Member of the Louisiana House of Representatives from the 16th district
- In office November 2, 1999 – January 2012
- Succeeded by: Katrina Jackson

Monroe City Council Member from District 2
- In office 1995 – November 2, 1999

Personal details
- Born: 1938 (age 87–88)
- Party: Republican

= Kay Katz =

American politician

Kay Kellogg Katz (born 1938) is an American politician who served in the Louisiana House of Representatives from 1999 to 2012.

== Biography ==
Katz was born in 1938. She first attended high school at Neville High School in Monroe, Louisiana. She later transferred to Starkville High School in Starkville, Mississippi, where she met her husband, Ben Katz. She earned her bachelor's degree from Mississippi State University.

She first ran for public office in 1992, when she unsuccessfully ran for the Police Jury of Ouachita Parish.

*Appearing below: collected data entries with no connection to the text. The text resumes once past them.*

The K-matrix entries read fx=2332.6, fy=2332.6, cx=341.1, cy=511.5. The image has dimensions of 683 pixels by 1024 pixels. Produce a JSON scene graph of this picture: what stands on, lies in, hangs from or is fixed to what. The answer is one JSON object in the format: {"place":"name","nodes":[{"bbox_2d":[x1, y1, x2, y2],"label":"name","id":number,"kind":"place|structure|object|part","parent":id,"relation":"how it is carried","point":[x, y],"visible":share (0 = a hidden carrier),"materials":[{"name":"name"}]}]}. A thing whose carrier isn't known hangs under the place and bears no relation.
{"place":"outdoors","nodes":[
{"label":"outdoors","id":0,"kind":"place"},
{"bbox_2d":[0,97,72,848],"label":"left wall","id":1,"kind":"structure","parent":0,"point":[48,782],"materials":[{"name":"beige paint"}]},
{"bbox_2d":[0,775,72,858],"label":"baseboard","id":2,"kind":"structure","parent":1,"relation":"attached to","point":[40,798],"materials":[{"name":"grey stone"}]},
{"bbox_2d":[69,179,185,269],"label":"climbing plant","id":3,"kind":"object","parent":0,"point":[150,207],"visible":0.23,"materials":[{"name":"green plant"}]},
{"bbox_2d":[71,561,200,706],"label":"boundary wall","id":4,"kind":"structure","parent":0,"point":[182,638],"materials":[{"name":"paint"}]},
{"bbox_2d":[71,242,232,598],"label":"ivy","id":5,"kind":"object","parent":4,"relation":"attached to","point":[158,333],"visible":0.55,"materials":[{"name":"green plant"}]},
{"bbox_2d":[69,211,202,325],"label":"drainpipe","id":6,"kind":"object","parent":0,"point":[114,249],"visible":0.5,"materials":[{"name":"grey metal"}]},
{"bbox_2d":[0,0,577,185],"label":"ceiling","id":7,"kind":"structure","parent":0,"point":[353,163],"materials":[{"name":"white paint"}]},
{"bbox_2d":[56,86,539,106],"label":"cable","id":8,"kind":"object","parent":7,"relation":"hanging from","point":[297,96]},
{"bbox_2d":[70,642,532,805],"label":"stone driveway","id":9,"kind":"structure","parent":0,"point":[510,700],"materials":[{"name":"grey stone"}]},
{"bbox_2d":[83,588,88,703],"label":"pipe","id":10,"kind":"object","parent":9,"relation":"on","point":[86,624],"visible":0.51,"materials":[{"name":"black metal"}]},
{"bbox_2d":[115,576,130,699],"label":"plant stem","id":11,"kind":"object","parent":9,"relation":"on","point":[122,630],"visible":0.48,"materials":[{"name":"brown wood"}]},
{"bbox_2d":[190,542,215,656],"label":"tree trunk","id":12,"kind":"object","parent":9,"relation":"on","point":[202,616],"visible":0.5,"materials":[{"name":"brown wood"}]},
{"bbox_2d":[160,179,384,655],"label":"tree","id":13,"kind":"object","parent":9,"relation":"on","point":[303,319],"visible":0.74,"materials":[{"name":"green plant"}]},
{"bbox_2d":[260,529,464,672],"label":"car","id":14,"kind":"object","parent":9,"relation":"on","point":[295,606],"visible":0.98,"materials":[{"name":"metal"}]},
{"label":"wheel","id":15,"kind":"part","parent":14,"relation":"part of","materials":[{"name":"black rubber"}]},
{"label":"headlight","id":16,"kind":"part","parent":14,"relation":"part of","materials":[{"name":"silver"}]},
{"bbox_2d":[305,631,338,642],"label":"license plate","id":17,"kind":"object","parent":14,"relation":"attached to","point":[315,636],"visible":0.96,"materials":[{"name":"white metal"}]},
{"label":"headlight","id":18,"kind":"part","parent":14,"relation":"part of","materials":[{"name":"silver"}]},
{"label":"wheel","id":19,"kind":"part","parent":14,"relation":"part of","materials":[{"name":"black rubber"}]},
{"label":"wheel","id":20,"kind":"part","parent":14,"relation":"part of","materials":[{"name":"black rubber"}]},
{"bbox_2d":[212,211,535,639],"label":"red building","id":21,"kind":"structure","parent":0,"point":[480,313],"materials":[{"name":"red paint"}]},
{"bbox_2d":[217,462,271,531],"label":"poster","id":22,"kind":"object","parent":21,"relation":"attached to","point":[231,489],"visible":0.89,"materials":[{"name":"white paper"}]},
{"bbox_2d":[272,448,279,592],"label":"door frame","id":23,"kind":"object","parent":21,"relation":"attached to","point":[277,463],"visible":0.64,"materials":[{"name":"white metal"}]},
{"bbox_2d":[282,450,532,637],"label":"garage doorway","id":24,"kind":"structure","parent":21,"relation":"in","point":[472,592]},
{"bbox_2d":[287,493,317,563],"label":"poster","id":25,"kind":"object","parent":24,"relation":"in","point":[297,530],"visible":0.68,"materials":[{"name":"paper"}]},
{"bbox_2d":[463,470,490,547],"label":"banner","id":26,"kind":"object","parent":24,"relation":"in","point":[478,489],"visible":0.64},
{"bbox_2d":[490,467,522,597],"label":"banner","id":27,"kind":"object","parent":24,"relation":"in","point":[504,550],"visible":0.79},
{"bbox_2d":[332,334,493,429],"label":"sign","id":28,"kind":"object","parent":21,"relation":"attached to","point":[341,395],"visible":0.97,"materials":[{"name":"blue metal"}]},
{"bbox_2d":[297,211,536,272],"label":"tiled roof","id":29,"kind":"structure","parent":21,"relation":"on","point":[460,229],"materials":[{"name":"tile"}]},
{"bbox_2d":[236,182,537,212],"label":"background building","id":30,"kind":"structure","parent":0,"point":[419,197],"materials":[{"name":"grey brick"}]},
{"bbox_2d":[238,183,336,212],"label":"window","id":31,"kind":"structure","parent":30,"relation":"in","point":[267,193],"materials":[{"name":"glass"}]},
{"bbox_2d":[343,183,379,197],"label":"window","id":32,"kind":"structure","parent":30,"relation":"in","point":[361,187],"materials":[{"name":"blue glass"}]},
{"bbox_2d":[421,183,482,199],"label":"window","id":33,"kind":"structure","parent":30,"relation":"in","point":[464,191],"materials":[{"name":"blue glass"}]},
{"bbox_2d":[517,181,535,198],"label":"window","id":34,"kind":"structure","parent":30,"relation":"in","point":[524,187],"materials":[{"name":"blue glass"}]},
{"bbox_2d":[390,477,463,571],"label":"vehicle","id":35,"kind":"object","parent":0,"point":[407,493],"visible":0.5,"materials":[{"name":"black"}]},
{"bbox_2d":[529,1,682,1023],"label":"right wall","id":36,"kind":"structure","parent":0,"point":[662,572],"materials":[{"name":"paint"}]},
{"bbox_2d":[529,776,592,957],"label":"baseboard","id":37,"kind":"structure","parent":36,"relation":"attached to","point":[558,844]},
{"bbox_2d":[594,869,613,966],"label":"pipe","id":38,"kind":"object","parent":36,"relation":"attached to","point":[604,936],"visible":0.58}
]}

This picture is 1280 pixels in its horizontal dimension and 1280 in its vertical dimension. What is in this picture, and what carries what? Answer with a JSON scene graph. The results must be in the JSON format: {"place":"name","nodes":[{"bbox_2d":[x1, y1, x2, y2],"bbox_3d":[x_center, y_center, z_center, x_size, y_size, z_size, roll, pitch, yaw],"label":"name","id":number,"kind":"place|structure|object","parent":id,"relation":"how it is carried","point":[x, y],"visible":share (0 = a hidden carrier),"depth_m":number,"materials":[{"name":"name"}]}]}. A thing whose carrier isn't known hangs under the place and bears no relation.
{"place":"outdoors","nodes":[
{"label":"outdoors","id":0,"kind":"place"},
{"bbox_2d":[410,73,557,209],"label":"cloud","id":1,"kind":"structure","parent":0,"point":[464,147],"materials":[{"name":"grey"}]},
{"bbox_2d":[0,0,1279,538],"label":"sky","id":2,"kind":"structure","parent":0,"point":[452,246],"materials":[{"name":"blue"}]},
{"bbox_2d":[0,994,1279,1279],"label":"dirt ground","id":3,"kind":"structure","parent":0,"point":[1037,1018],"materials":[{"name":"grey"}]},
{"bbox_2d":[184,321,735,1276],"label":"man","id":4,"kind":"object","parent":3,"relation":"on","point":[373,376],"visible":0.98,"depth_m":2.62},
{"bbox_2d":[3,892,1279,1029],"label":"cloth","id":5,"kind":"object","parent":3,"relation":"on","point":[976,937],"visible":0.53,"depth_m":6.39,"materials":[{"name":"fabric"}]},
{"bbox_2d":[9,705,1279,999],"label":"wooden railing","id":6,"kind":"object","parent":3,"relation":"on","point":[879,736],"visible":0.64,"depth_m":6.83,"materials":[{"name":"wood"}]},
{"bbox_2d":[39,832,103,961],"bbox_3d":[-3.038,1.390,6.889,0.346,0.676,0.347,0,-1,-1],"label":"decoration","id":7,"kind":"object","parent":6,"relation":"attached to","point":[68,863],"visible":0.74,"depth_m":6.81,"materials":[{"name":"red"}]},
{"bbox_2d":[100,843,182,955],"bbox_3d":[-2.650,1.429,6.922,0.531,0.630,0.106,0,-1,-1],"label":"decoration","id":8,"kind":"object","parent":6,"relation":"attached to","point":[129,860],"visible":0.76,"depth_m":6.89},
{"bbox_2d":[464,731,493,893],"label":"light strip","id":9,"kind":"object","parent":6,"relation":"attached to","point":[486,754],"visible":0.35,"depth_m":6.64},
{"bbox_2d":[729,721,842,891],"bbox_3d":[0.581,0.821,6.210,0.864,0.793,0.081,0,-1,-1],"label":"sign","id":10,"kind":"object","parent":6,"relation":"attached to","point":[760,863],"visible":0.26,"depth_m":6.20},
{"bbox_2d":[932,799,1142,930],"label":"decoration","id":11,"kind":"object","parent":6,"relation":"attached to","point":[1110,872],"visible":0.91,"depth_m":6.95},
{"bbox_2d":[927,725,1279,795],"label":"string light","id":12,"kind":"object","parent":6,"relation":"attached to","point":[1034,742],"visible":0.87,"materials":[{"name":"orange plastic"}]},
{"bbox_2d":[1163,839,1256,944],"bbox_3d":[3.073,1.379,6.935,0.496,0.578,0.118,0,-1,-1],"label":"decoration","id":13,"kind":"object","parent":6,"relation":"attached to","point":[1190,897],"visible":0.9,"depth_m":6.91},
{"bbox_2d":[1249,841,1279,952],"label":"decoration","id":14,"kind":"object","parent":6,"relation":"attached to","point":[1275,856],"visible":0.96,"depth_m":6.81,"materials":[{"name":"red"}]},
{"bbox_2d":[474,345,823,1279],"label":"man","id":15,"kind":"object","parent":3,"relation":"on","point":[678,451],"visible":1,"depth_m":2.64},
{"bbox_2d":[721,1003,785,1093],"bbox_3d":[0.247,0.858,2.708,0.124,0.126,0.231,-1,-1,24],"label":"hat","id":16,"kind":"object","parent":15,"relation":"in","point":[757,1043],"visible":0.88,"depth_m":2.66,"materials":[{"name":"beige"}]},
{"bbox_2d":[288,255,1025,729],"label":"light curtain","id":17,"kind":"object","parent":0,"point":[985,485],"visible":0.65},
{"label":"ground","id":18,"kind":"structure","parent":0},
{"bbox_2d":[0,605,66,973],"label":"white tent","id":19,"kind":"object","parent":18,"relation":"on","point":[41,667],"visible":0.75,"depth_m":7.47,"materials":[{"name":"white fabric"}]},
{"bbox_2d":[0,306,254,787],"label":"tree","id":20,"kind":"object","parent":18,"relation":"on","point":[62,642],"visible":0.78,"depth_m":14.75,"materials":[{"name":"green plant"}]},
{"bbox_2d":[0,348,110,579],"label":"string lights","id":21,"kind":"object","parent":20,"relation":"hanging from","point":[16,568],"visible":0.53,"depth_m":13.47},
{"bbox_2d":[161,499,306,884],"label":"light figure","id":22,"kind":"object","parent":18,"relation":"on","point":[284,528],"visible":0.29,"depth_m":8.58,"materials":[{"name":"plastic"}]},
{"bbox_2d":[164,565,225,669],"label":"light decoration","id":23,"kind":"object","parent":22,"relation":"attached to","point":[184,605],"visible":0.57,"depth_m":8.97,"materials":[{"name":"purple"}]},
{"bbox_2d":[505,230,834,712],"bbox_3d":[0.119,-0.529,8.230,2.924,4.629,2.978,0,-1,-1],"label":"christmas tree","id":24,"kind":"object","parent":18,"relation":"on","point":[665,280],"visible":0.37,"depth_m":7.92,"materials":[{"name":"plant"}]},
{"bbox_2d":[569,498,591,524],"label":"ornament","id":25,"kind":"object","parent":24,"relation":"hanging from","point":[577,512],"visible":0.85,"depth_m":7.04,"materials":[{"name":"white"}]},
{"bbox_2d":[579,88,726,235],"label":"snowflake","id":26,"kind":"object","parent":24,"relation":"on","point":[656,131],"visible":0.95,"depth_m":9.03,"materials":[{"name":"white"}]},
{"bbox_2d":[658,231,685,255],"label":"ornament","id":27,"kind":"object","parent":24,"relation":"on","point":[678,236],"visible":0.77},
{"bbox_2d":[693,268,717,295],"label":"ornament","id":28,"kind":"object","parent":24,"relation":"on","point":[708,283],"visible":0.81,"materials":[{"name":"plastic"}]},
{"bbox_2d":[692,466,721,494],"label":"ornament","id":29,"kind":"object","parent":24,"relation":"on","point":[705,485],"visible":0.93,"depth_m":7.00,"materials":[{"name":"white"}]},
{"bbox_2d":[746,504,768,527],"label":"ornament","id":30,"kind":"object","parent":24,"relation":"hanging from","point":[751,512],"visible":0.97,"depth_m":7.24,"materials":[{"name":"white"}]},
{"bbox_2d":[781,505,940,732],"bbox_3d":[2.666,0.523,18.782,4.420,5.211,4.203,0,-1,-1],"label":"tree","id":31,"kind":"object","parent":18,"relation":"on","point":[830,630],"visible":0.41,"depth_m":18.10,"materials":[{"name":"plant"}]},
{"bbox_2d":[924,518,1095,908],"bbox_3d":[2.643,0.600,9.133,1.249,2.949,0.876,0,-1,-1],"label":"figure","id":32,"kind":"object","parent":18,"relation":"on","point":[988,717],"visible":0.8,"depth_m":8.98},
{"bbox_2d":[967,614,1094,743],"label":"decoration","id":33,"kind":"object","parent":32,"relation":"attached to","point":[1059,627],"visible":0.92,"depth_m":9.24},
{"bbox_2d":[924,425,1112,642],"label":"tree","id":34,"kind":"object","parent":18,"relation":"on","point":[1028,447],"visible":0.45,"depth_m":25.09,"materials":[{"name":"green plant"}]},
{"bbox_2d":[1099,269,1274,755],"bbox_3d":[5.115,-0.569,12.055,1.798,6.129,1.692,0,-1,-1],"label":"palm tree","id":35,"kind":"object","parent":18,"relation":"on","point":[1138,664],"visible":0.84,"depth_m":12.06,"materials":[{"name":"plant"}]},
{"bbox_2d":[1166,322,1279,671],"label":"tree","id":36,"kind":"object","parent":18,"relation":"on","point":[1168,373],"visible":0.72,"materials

In 1995, Katz was elected to the Monroe City Council, representing District 2. In 1998, she decided to run for District 16 in the Louisiana House of Representatives. She was sworn in on November 2, 1999, resigning her position on the city council at the same time. She was re-elected in 2003 and 2007. As the Louisiana House of Representatives only allows members to serve three terms, she was term-limited and unable to run for a fourth.